So, speeding up those methods (or batching database loads, simplifying implementations, etc) might yield good results.

For comparison, I sketched out a minimal schema that would run the query above:

Minimal script

require "bundler/inline"

gemfile do
  gem "graphql", "1.13.8"
end
require "ostruct"
require "benchmark"

class ExampleSchema < GraphQL::Schema
  class Connection < GraphQL::Schema::Object
    field :connection_id, ID
    field :connection_sha, String
    field :created_at, String
    field :database, String
    field :database_sha, String
    field :description, String
    field :firebase_id, ID
    field :folder_id, ID
    field :id, ID
    field :last_opened_at, String
    field :last_opened_by_me, String
    field :last_ran_by_me, String
    field :last_run_at, String
    field :name, String
    field :others_can_edit, Boolean
    field :others_can_view, Boolean
    field :password_protected, Boolean
    field :public, Boolean
    field :ran_by_me_count, Integer
    field :role, String
    field :run_count, Integer
    field :statement, String
    field :updated_at, String
    field :user_id, ID
    field :warehouse, String
  end

  class Query < GraphQL::Schema::Object
    field :connectionsV2, [Connection], connection: false do
      argument :user_id, ID, required: false
    end
  end

  query(Query)

_What is required_: Set down the passage of the GraphQL schema excerpt verbatim, from "class Query <" up to and including "query(Query)".

_Dataset_:
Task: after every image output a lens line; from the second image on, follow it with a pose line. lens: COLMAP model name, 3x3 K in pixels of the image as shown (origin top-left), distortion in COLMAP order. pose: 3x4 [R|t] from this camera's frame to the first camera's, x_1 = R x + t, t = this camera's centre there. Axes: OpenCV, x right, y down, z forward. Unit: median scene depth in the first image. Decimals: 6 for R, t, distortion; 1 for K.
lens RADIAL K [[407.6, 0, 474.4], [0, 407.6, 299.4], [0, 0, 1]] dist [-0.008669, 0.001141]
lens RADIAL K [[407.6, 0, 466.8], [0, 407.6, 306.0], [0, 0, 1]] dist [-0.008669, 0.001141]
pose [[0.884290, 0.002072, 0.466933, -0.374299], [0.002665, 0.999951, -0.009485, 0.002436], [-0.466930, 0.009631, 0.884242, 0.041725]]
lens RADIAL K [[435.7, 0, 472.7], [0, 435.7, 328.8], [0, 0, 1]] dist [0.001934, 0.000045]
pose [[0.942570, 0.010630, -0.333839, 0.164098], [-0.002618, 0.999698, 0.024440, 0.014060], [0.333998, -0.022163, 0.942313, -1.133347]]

_Your response_:
class Query < GraphQL::Schema::Object
    field :connectionsV2, [Connection], connection: false do
      argument :user_id, ID, required: false
    end
  end

  query(Query)